Despite the contrived nature of the scenario and the basic nature of the model work, viewers appear to have found its depiction convincing. Talbot comments that "many people marvelled at Paul's good fortune in being the first on the scene to photograph such a disaster. They were convinced that it was genuine." He calls the film "forty of the most thrilling seconds it is possible to conceive" and praises it for rendering a disaster that was "perfect in its swiftness and wreckage; and the cinematograph film images being less sharp and decisive than those obtained by a hand camera, the illusion was conveyed very convincingly."

== Special effects ==
A Railway Collision is one of the first examples of implementing the technique of recreating large-scale disasters into a much smaller one using miniature scale models. It served as an important base from which more impressive special effects could be integrated into a story.

In spite of the artificial and basic aspect of the nature of the scenario of the model work, the spectators of that time seem to have found it convincing.

==Reception==
The film was a commercial success and was widely pirated in the United States.

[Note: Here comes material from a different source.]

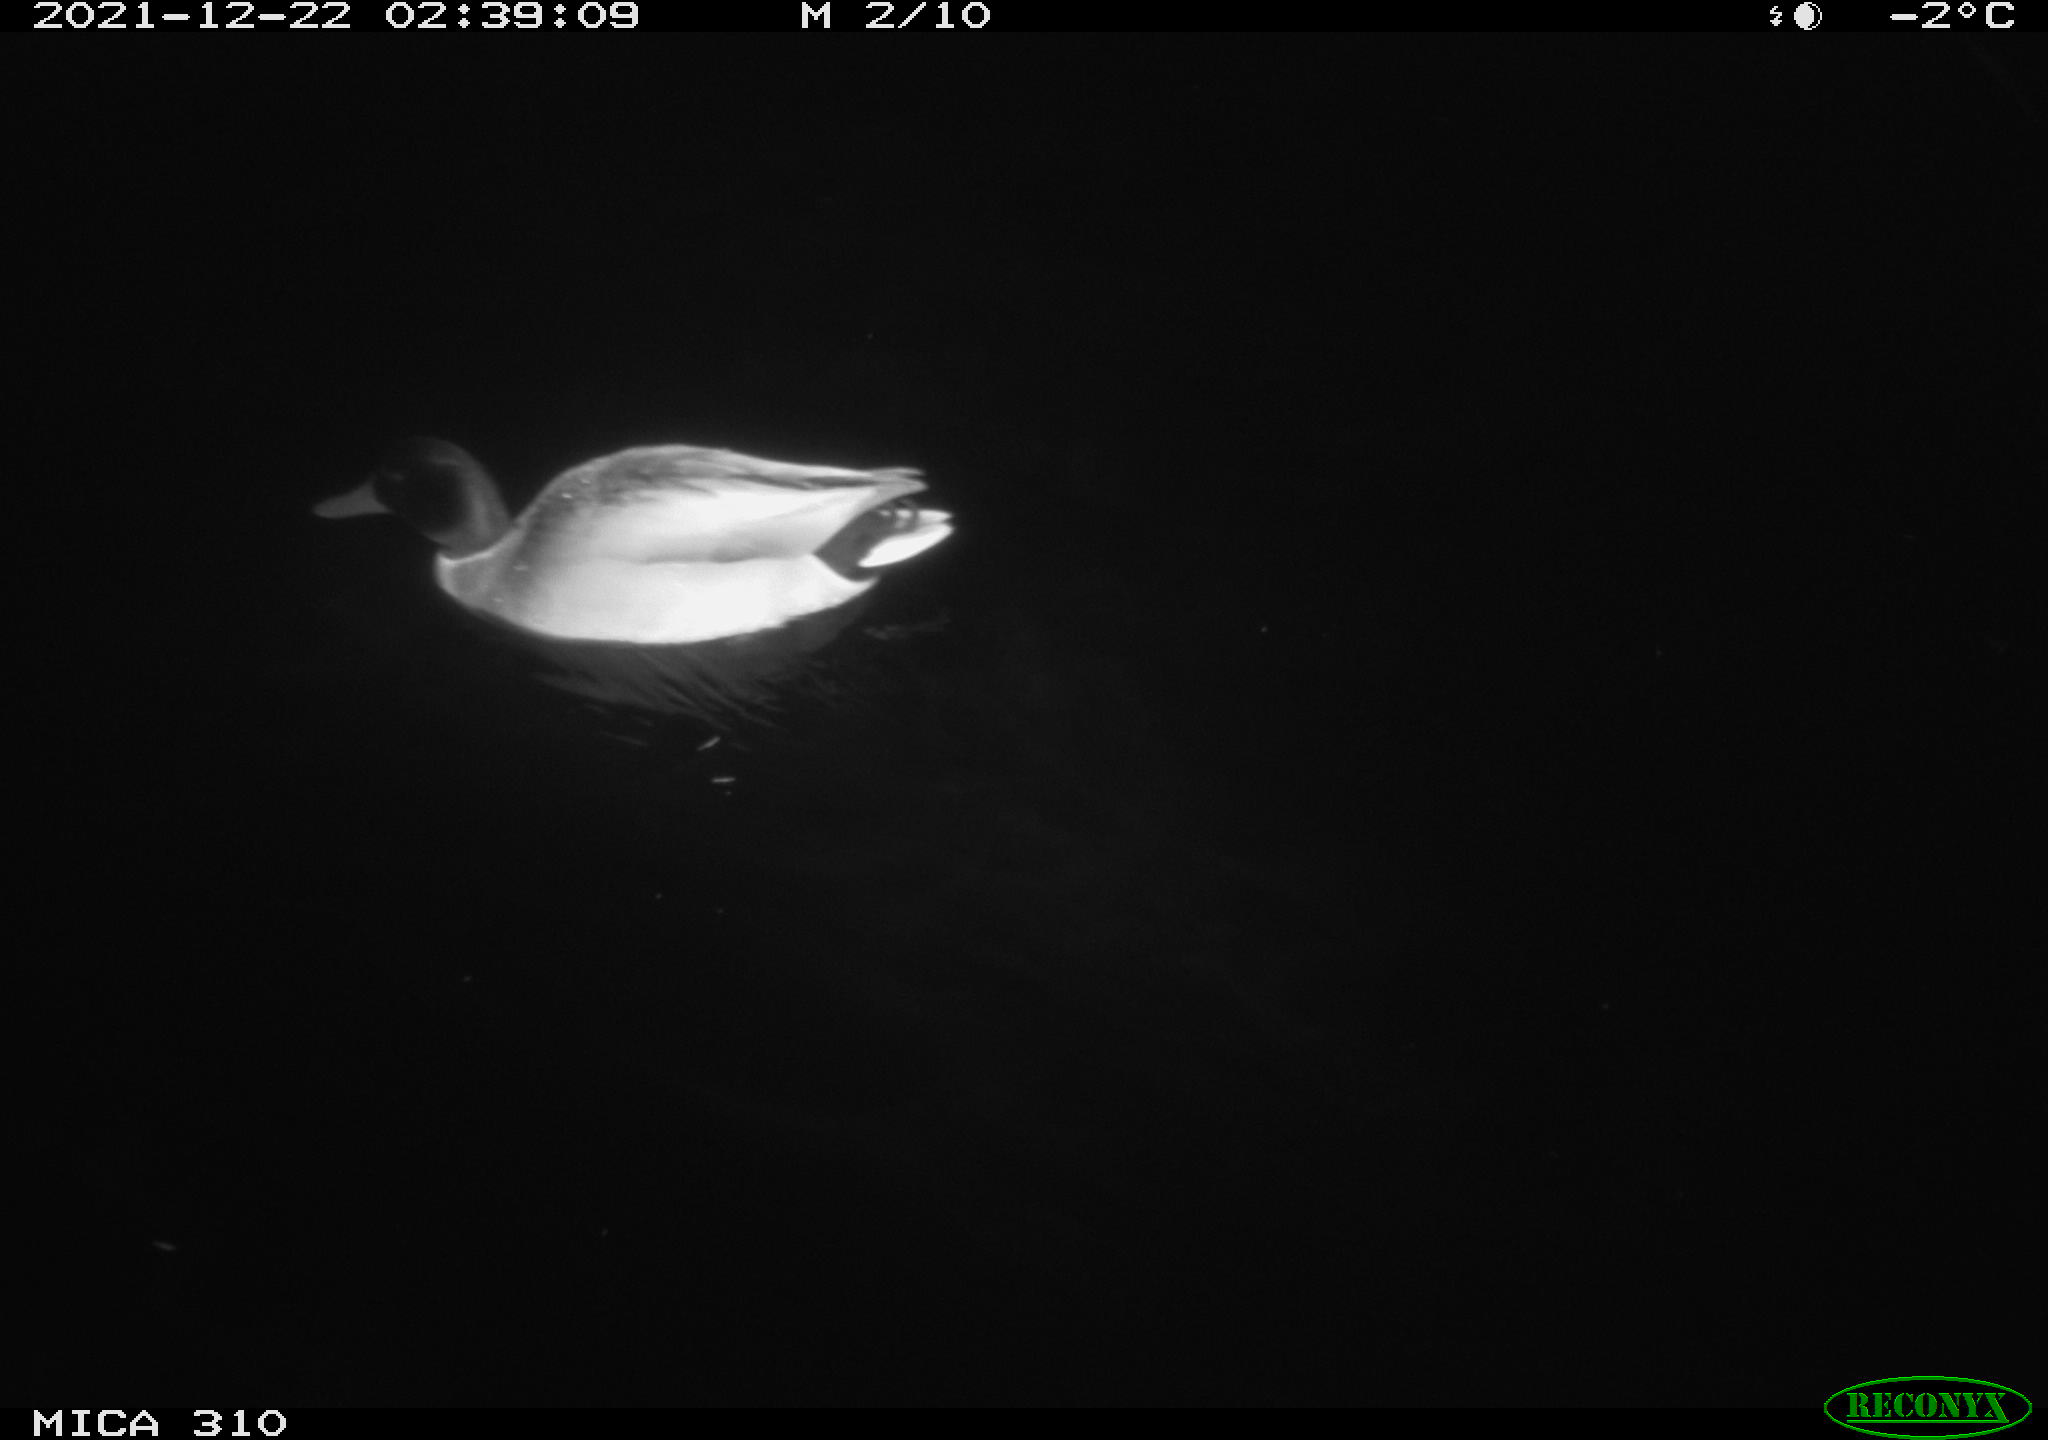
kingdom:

It was only 40 ft long, as it was designed to be played with a Kinetoscope, a type of early motion picture exhibition device designed to enable one individual at a time to view a film through a peephole viewer window. However, A Railway Collision proved so popular that it was adopted for the cinematograph, allowing larger audiences to view it. It had a lasting influence, attracting numerous imitators, and the technique of using model trains to represent real ones was used in many subsequent British films.